A few days ago, I let a giant moth into my house. An Owlet I think it was. I don’t know. I’m not an entomologist, (although a few years ago I wanted to be one).
Now, a normal person probably would’ve screamed, grabbed a shoe, and started swinging like they were defending the kingdom from a medieval plague. But unfortunately for me, I looked at this fuzzy little cryptid and immediately got emotionally attached.
His name became Cal.
Slightly confused Cal. Mildly disheveled Cal. Flying with the confidence of someone who absolutely does not know what they’re doing Cal.
And then he literally vanished.
For TWO DAYS.
At first I figured he flew back outside somehow, but then the paranoia started. Every time I walked past a lamp, I found myself looking around like a divorced father in a grocery store:
“Has anyone seen my son?”
I checked corners. Curtains. Plants. The bathroom ceiling. Every day I genuinely wondered if I’d ever see him again or if he had simply started a new life somewhere behind my bookshelf.

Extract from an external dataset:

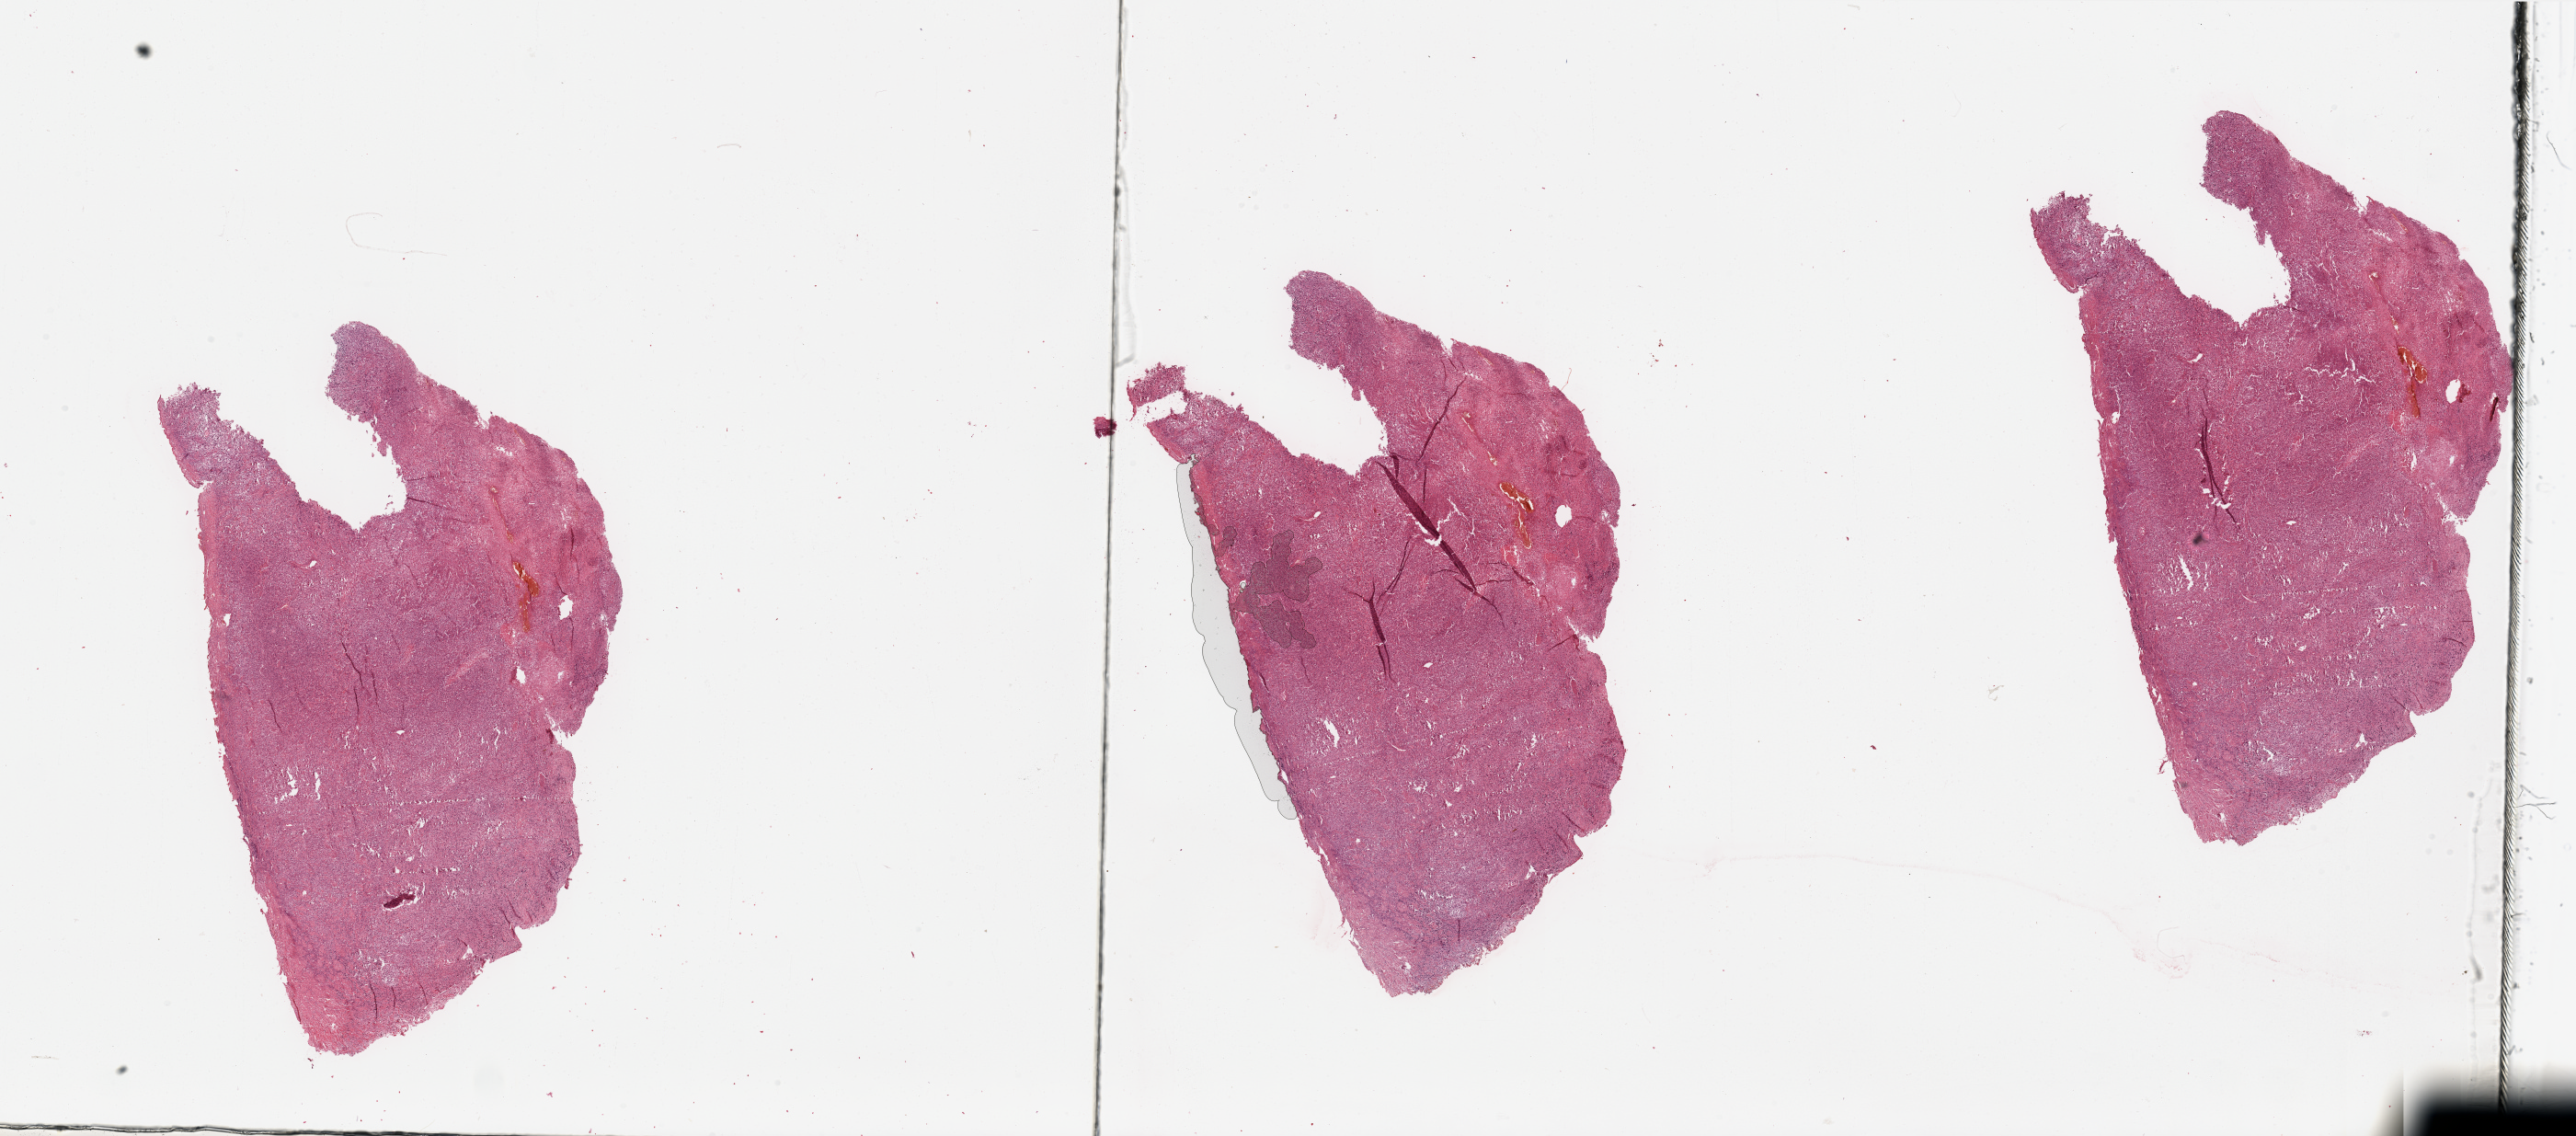
H&E-stained whole-slide image — low-resolution overview of the scanned area, about 44.3 x 19.5 mm (from a 20x scan). 80-year-old female patient.
Primary tumour site (as recorded): gynecologic. Patient diagnosis (cohort enrolment): sarcoma (site not recorded at cohort level).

Then yesterday, out of nowhere, he came barrelling through the kitchen like he had just returned from war.
Naturally, instead of behaving like a rational adult, I shut all the doors and began what can only be described as a hostage negotiation. I dragged a stool into the kitchen, armed myself with a glass cup, and repeatedly tried to convince Cal to land on my hand peacefully.
Cal, however, had the survival instincts of a drunk Victorian child.
After several failed attempts and what probably looked like a very concerning display to any outside observer, I finally caught him safely in the cup.
And here’s the thing:
I knew he was dying.
He was slowing down. Barely flying. Just tired.
So I did what any emotionally unstable writer with attachment issues and a bookstore-scented candle would do — I decided to preserve him.
Some people press flowers.
Some people collect postcards.
Apparently I freeze moths for sentimental reasons now.
But honestly? I don’t regret it.
There was something strangely beautiful about him. The orange hidden beneath his wings. The fuzziness of him. The way something so small and fragile still fought so hard to stay airborne, even while flying like a malfunctioning paper airplane.
So now Cal is resting peacefully in my freezer until I can pin and frame him properly.
Which is probably the weirdest sentence I’ve ever written.
Anyway.
Rest in peace, Cal.
You chaotic little emo kite.

Footnote: If reincarnation is real, Cal is probably avoiding porch lights now.